### [ФРАГМЕНТ ТЕКСТА]
============================================================
А, вернувшись, не узнавали свой город.
И дело было даже не в покореженных тротуарах Дерибасовской и в вывороченных рельсах трамваев на Екатериненской, и даже не в какой-то общей разрухе, голоде и отсутствии электричества.
Дело было значительно глубже…
Дело было в душе этого необыкновенного города.
В душе, которую исковеркала оккупация.
Дело было в том, что исчезли родные и близкие, престарелые бабушки и дедушки, тетки, дядья, племянники. И не было даже возможности узнать об их страшной судьбе. И не было даже могил, чтобы пролить на них слезы.
Так бесследно исчезла вся большая семья Давида Фудима – 32 человека, среди которых профессор Григорий Фудим, повешенный 23 октября 1941-го на Александровском проспекте.
«Их поиски…оказались безуспешными». – вспоминает племянник профессора Давид, - «Но из того, что удалось услышать от разных людей, сложилась страшная картина гибели всех…». (2)
С каждым днем по мере возвращения одесситов проявлялись чудовищные масштабы трагедии.
Исчезли не только родные и близкие, исчезли друзья, сокурсники, коллеги, соседи по коммунальной квартире и даже на Дерибасовской, где так любили они гулять и встречать друзей, не было больше знакомых лиц.
В Одессе просто не было больше евреев.
И никакая бурлящая радость освобождения не могла это скрыть.
И никакая бурлящая радость освобождения не могла смыть с дворовых ворот начерченные дворниками кресты, вопящие о том, что евреев здесь нет.
И эти, уже полустертые, белые меловые кресты стали каким-то мистическим символом конца еврейства Одессы.
Казалось, что все.
Последняя точка.
Крест…
«Это была уже не та Одесса, какую мы знали в прошлом», - пишет английский журналист Александр Верт, попавший в наш город в средине апреля 1944 года, - «Прежде всего это была Одесса без евреев». (3)
И вернувшиеся в Одессу вдруг обнаружили, что им, по сути, некуда возвращаться. Родных и друзей нет на свете, город загажен и разорен, квартиры захвачены остававшимися в оккупации соседями, а имущество разграблено.
С имуществом было еще куда ни шло – отдельные предметы мебели можно было отыскать у тех же соседей, у дворников, у домработниц. Правда за детской кроваткой или за бабушкиным комодом иногда приходилось тащиться в какую-нибудь деревню, куда, в страхе свалила ретивая домработница.
============================================================
### [ЧТО НУЖНО СДЕЛАТЬ]
#1 Ответьте по тексту об Одессе после оккупации:
(a) Сколько человек насчитывала бесследно исчезнувшая семья Давида Фудима?
(b) Когда английский журналист Александр Верт попал в Одессу?
(c) Кто начертил кресты на дворовых воротах и какого они были цвета?
#2 Объясните по тексту об Одессе после оккупации, почему вернувшимся в город, по сути, некуда было возвращаться.
#3 Напишите продолжение текста об Одессе после оккупации, начиная сразу после его последней фразы.

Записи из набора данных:
============================================================
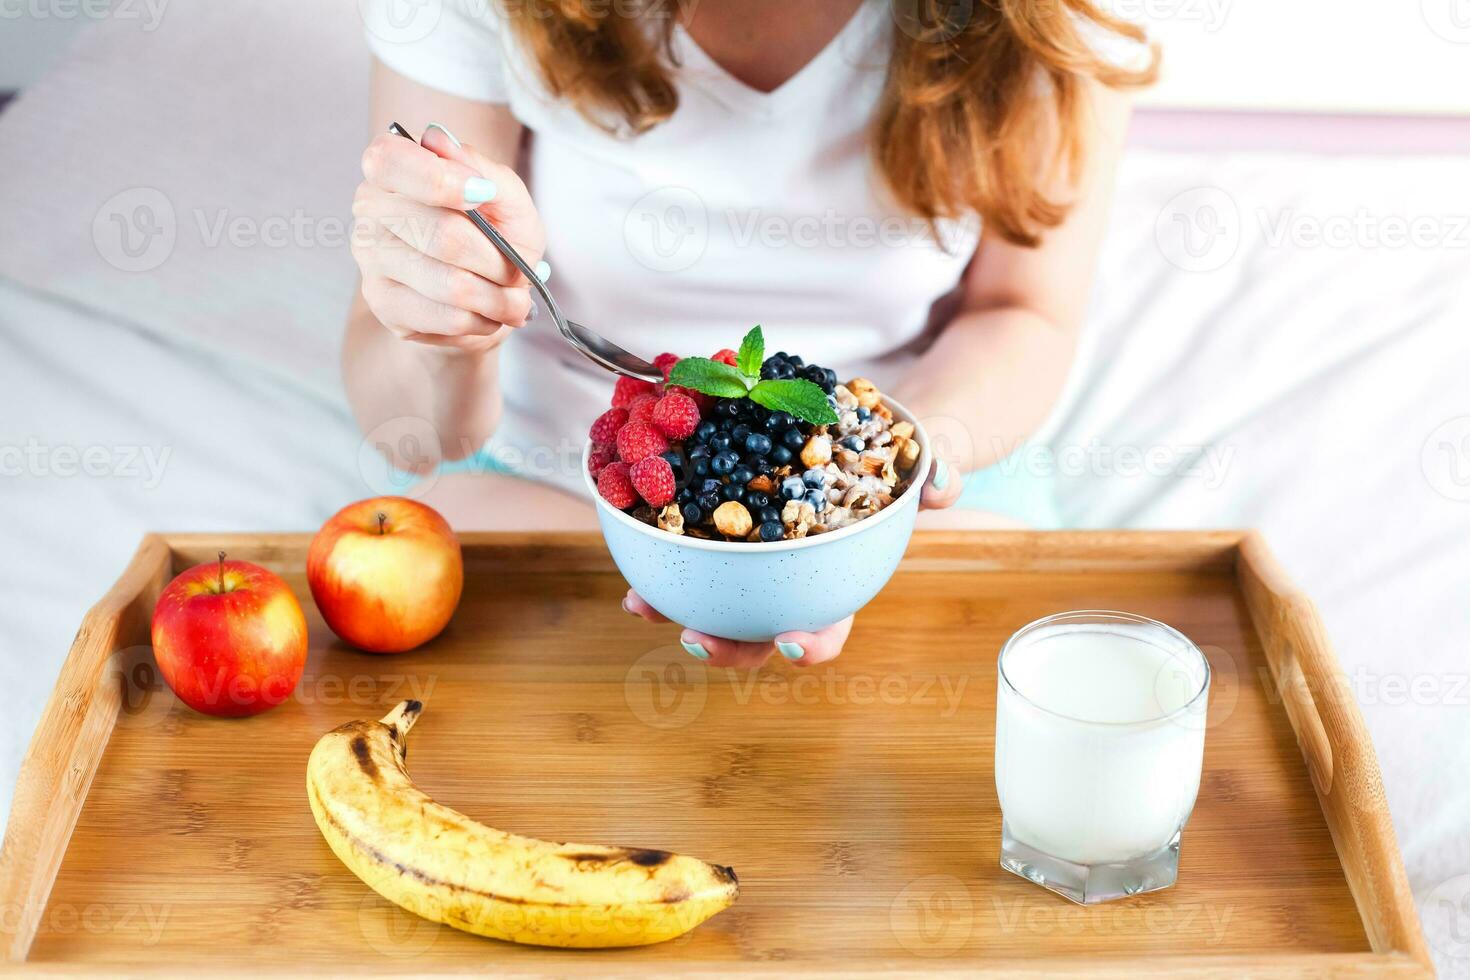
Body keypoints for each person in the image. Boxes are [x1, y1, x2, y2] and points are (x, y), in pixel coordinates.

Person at [346, 0, 1155, 667]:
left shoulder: (1051, 18)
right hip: (560, 465)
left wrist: (882, 484)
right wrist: (453, 324)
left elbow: (1022, 311)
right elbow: (416, 434)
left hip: (929, 456)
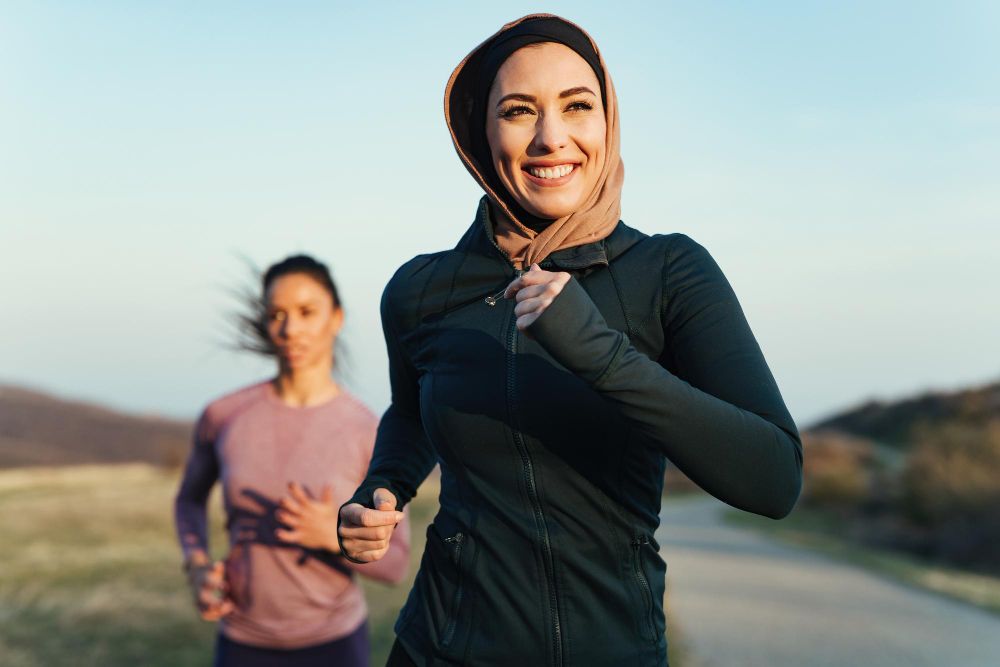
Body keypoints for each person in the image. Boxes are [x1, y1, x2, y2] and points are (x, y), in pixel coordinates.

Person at [338, 14, 802, 667]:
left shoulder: (669, 271)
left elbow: (775, 477)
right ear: (481, 131)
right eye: (520, 111)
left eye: (576, 106)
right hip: (439, 650)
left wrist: (600, 352)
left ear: (607, 121)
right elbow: (413, 411)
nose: (551, 138)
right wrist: (381, 487)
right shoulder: (421, 289)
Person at [174, 254, 410, 667]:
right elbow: (189, 500)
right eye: (277, 314)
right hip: (241, 643)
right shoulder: (224, 416)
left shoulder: (369, 432)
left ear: (335, 318)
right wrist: (196, 565)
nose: (290, 329)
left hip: (334, 645)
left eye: (306, 312)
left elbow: (396, 565)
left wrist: (332, 534)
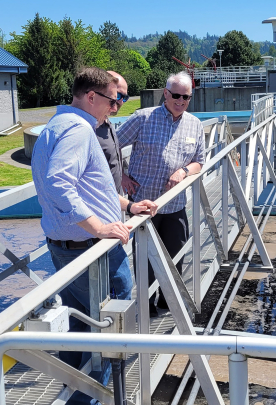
============================================================
### [ОТВЕТЫ К ЗАДАНИЮ]
#1
(a) 32 человека.
(b) В середине апреля 1944 года.
(c) Их начертили дворники, кресты были белые, меловые.

#2 Их родных и друзей уже не было в живых, а город был загажен и разорен. Квартиры захватили соседи, остававшиеся в оккупации, а имущество было разграблено.

#3
Именно так и произошло с родителями Ленчика Сокола, нашедшими свою мебель у домработницы Маруськи в деревне «Борщи».
Та же Маруська сообщила им, что, будучи человеком исключительной доброты, «проводила» их 90-летнюю бабушку Фрейду, за которой, по идее, должна была присматривать, в гетто на Слободку и даже дала ей на всякий случай пакетик с едой.
А могла бы не провожать!
Могла бы уложить едва дышавшую старуху в кровать, укрыть с головой одеялами и выдать за свою больную бабушку. Вряд ли румыны в студеную зиму 1942-го, когда 40 тысяч евреев, увязая в снегу, тащились в гетто, стали бы интересоваться одной отдельно взятой старухой.
Старая Фрейда смогла бы тогда умереть в своей постели.
А это, оказывается, большое счастье…
Возврат найденного имущества не всегда проходил дружелюбно.
«Привыкнув» к награбленному, новые владельцы не желали его отдавать.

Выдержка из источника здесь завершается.